On
Tuesday, 2 October 2012 the High Court will deliver judgment in a number of
reserved cases at 10:15am.
First cab off the rank, and probably least interesting, is a
judgment in relation to costs following the delivery of judgment in Board of Bendigo Regional Institute of Technical and Further Education v
Barclay [2012] HCA 32 on 7 September 2012.
Twiggy Forrest will be hoping for
two out of two when judgment is delivered in in Forrest v ASIC,
an appeal against the Full Federal Court’s decision upholding an application by
ASIC for civil penalties to be imposed on Forrest and Fortescue Metals.
The proceedings related to alleged misrepresentations about to contracts
entered into with a number of Chinese companies for the construction of certain
railway infrastructure for Fortescue Metal’s Pilbara iron ore project. At
first instance ASIC’s application was dismissed in one of its many spectacular
failures in the courts in recent years. At issue will be the extent to
which, and the circumstances in which, a statement of opinion (and in
particular an opinion as to the effect of a contract) will be held to be
misleading.
A potentially significant judgment
will be delivered in Barclay
v Penberthy. This case arose out of an aircraft accident in
Western Australia on 11 August 2003. Penberthy was the pilot of the
aircraft, which had been chartered by Nautronix Holdings to conduct
surveillance and aerial work in connection with marine technology it was
developing. Two passengers died and three were injured: all were
employees of Nautronix. At trial, it was held that the cause of the
accident was a failure of an engine during takeoff, and the negligent handling
of the aircraft in response to that failure. The engine failure was
caused by a faulty sleeve bearing. The bearing was not the original
bearing but a substitute that had been designed by Barclay, an aeronautical
engineer. As a result of the loss of the death and injury to Nautronix’s
employees, its capacity to develop and commercially exploit the marine
technology was inhibited, leading to a claim by Nautronix for pure economic
loss. At issue in the case is whether or not Penberthy and/or Barclay
owed Nautronix a duty to exercise reasonable care to prevent it from suffering
pure economic loss. Determining that issue will involve an examination of
the action by an employer for loss of services of its employees (per quod
servitium amisit), and its interaction with the rule on Baker v Bolton
(which held that at common law the death of a person causes solely emotional
and pure economic loss to their dependants, neither of which sounds in damages
– this case resulted in the enactment of Lord Campbell’s Act).

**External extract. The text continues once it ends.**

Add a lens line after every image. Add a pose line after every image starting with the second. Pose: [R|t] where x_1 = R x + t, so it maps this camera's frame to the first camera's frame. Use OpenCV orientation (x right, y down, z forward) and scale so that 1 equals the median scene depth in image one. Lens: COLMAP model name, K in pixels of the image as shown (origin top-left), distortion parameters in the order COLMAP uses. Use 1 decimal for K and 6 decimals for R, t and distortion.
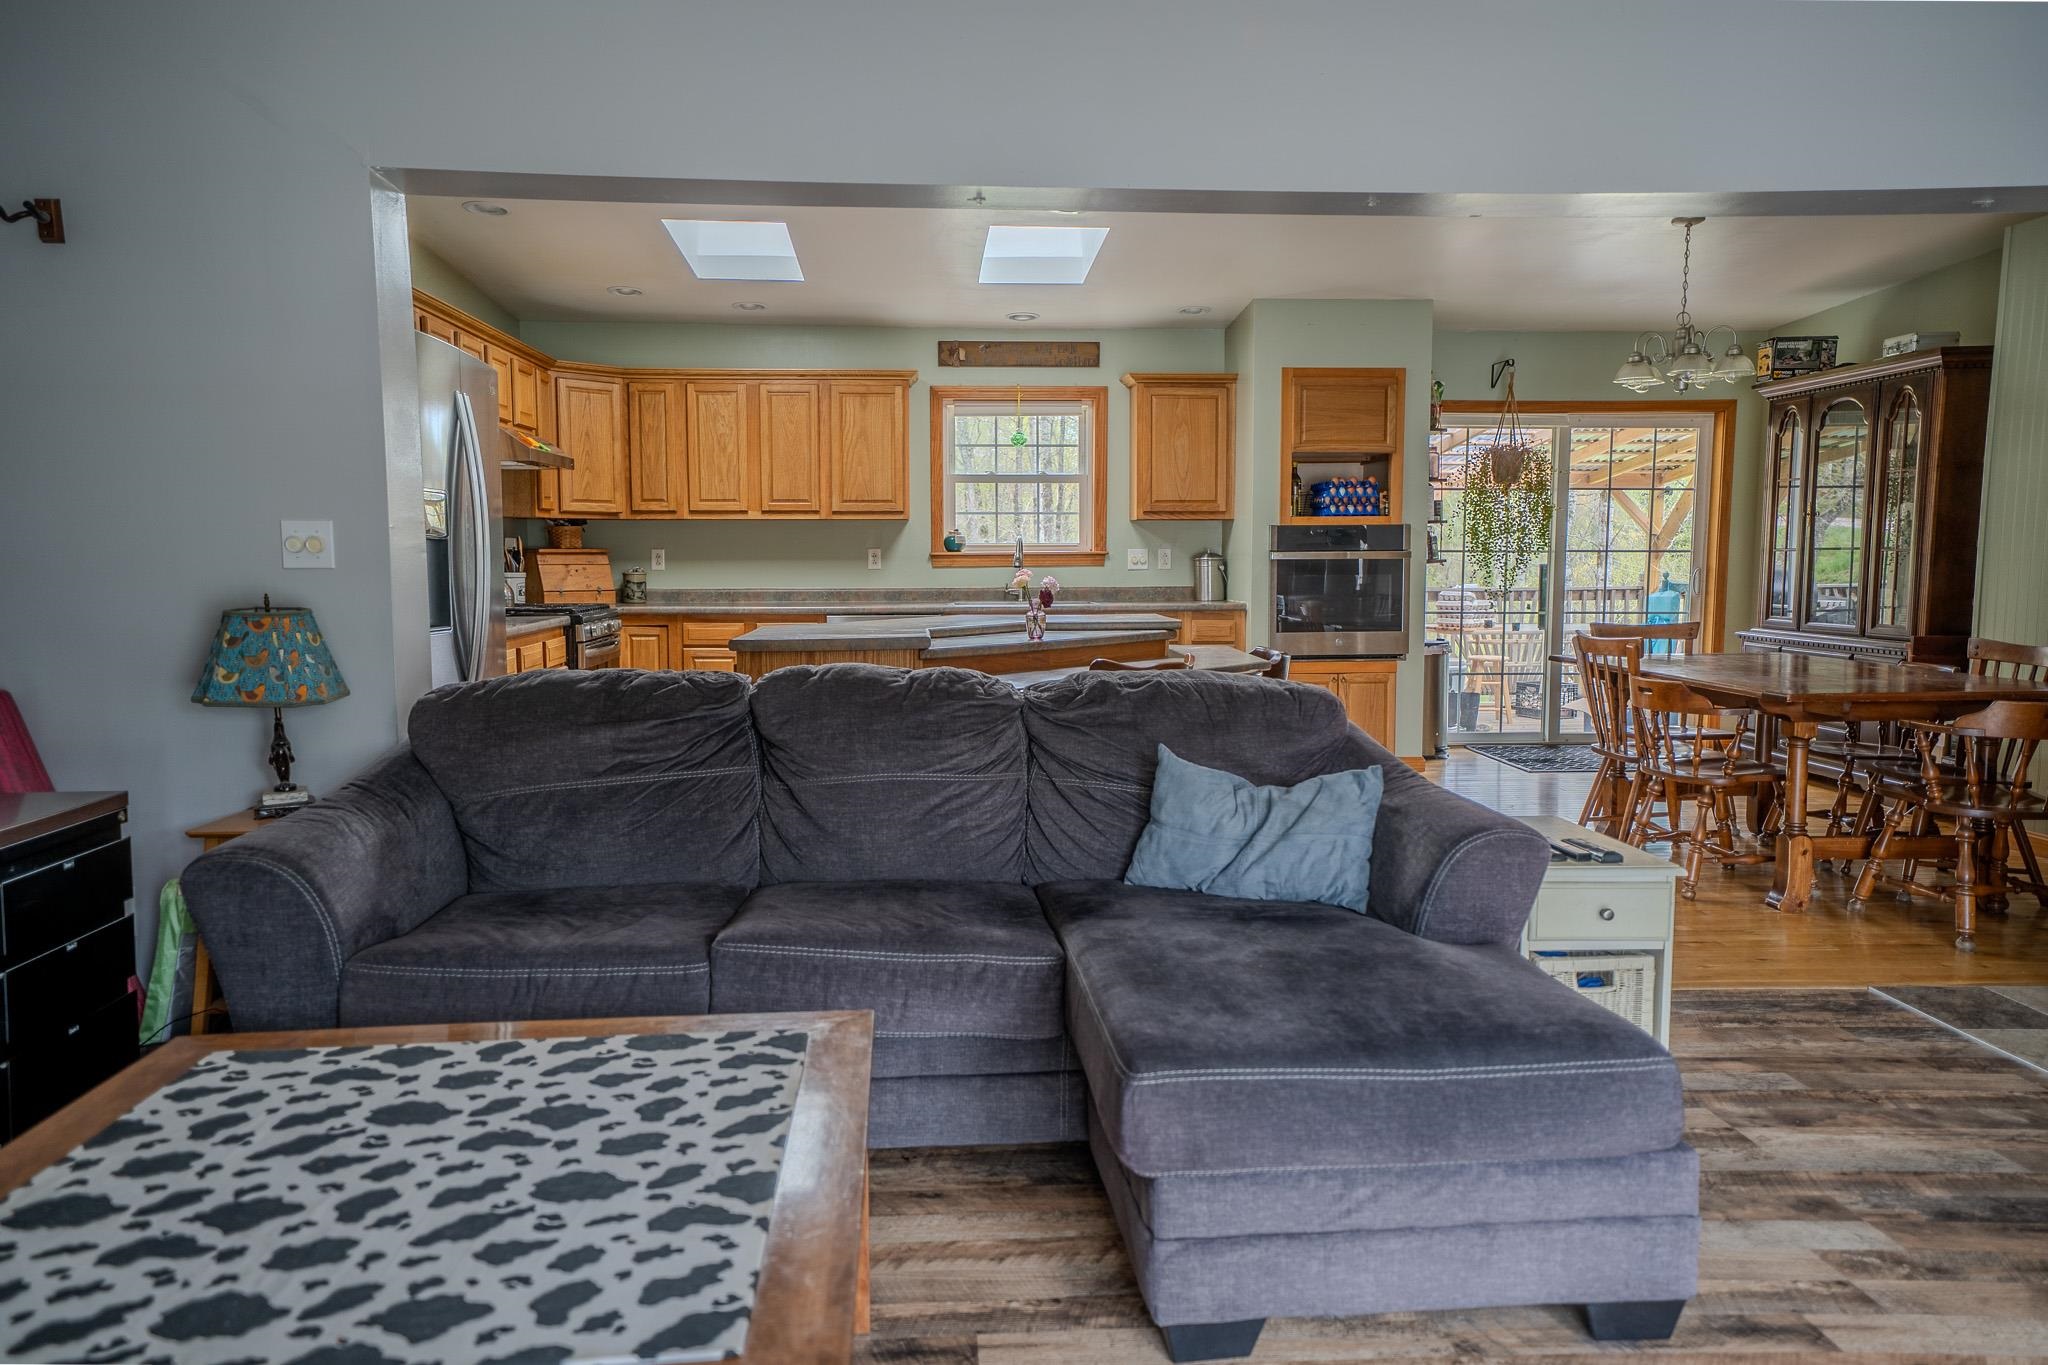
lens RADIAL K [[1383.3, 0, 1018.5], [0, 1383.3, 681.0], [0, 0, 1]] dist [-0.001430, 0.096155]
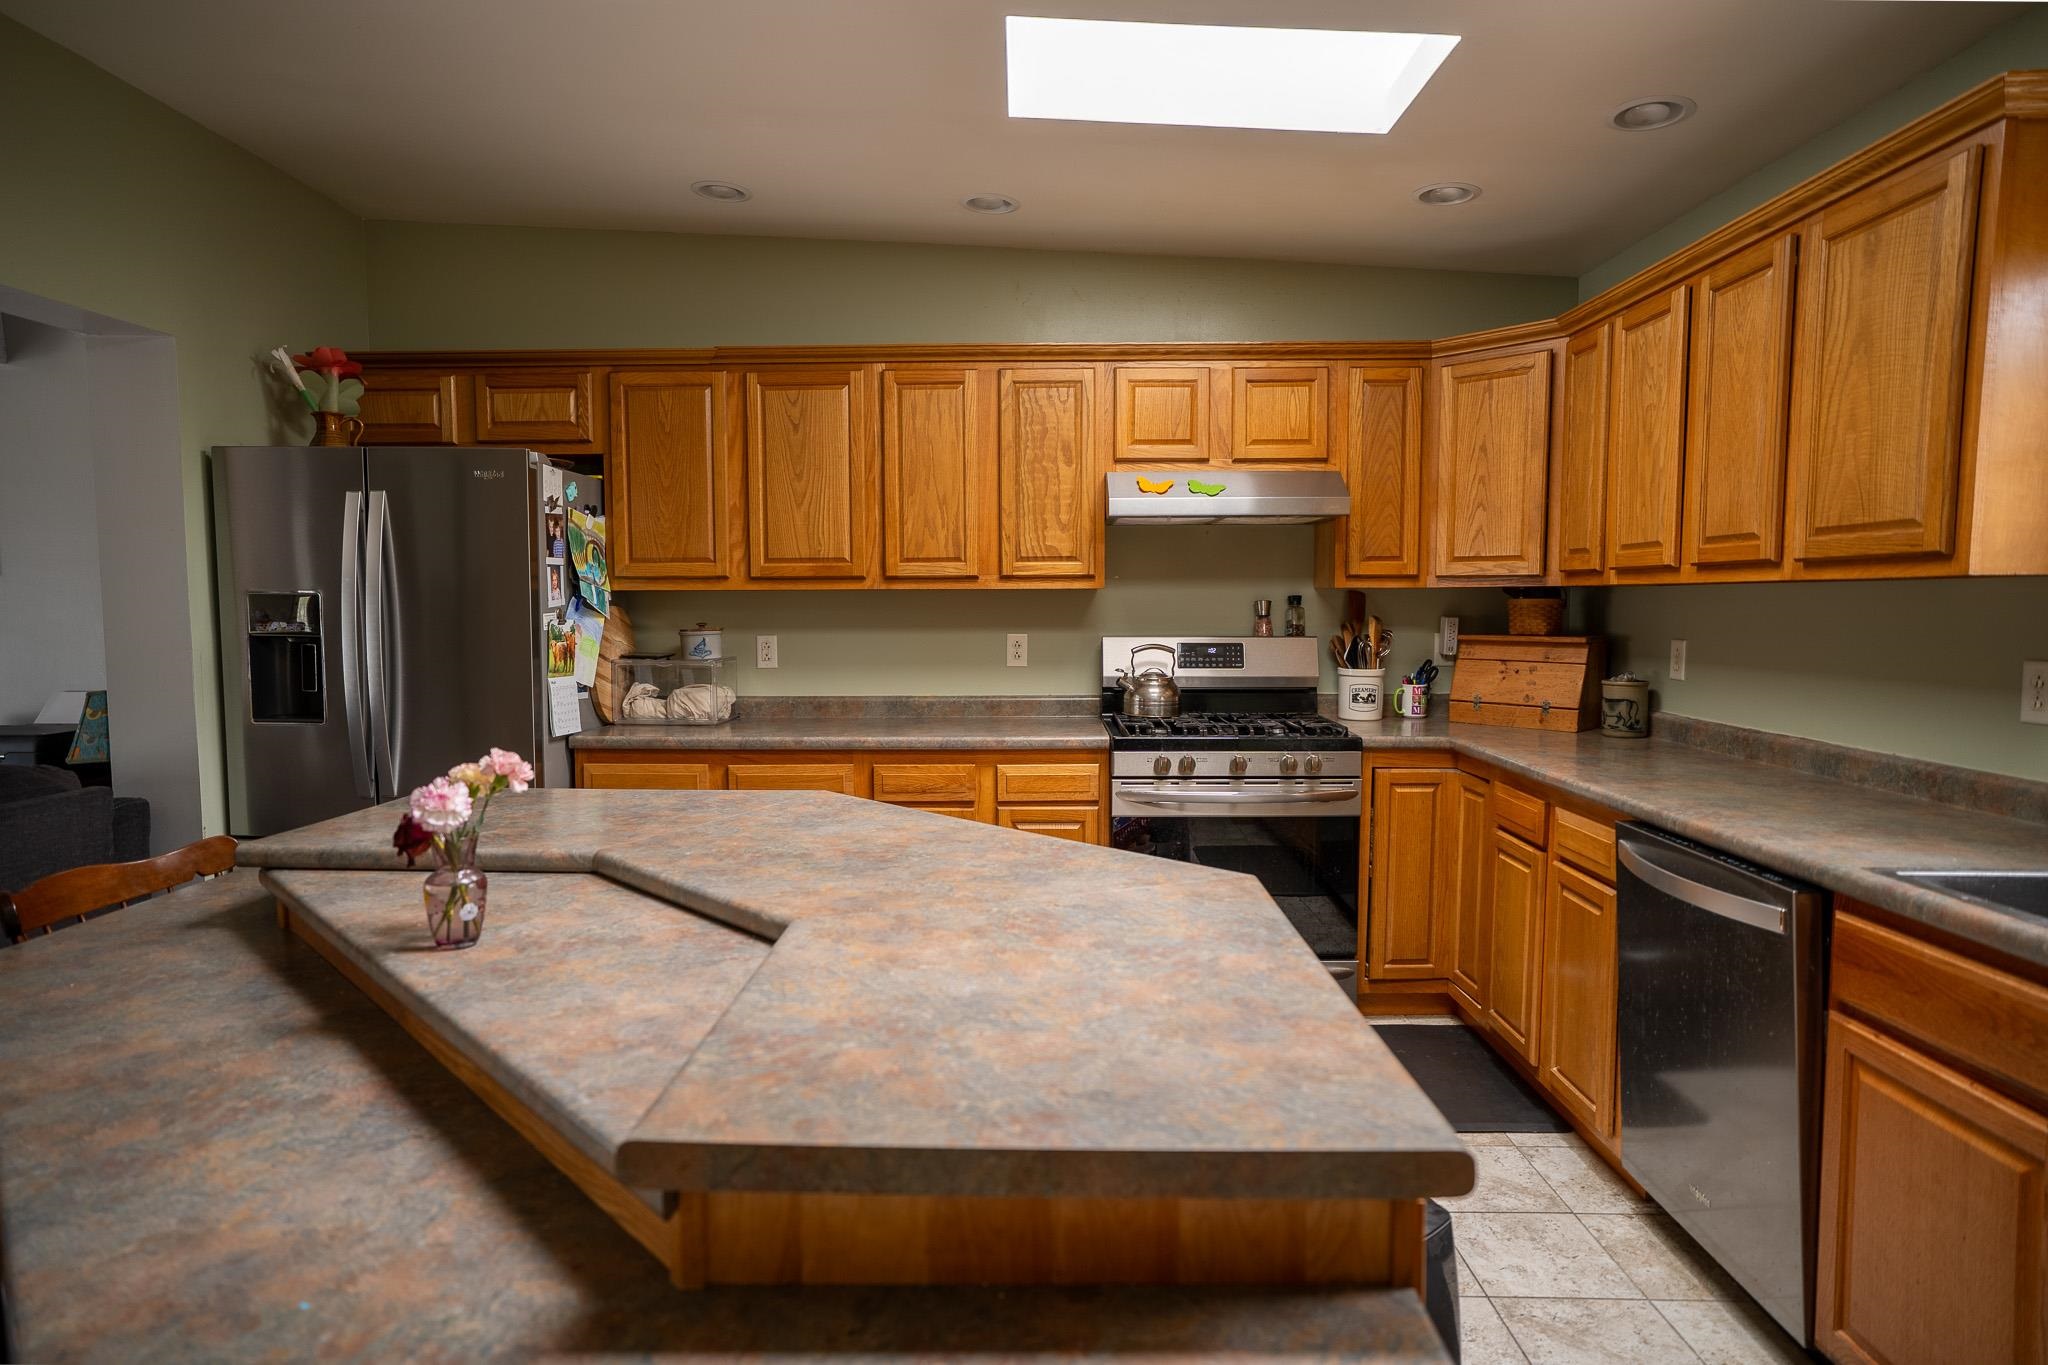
lens RADIAL K [[1150.4, 0, 1015.7], [0, 1150.4, 681.4], [0, 0, 1]] dist [-0.039224, 0.051733]
pose [[-0.093580, 0.072106, -0.992997, 0.207751], [-0.092503, 0.992430, 0.080783, -0.097458], [0.991305, 0.099415, -0.086201, 0.838359]]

Finally, judgment will be delivered in
Commissioner of
Taxation v Qantas Airways Ltd. This case raises the question of
what is the taxable supply, if any, where a passenger has paid the fare for a
flight but either cancels the
reservation [see Seinfeld reference] or does not present themselves for
carriage, and no refund is available or claimed: is it the reservation or the
failed flight?
The 70th birthday (aka
the Constitutional age of senility) of Gummow J next Tuesday, 9 October 2012
means there is less than a week for judgments to be delivered in the remaining
cases on which Gummow J sat, including:
- Plaintiff M47/2012 v DirectorGeneral of Security (adverse security assessments of asylum seekers)
- JT International SA vCommonwealth of Australia (tobacco plain packaging)
- International Litigation Partners Pte Ltd v Chameleon MiningNL (Receivers & Managers Appointed) (validity of litigation funding arrangement)
- Harbour Radio Pty Limited v Trad (defamation defence of substantial truth)
That's very informative. Thanks for the post.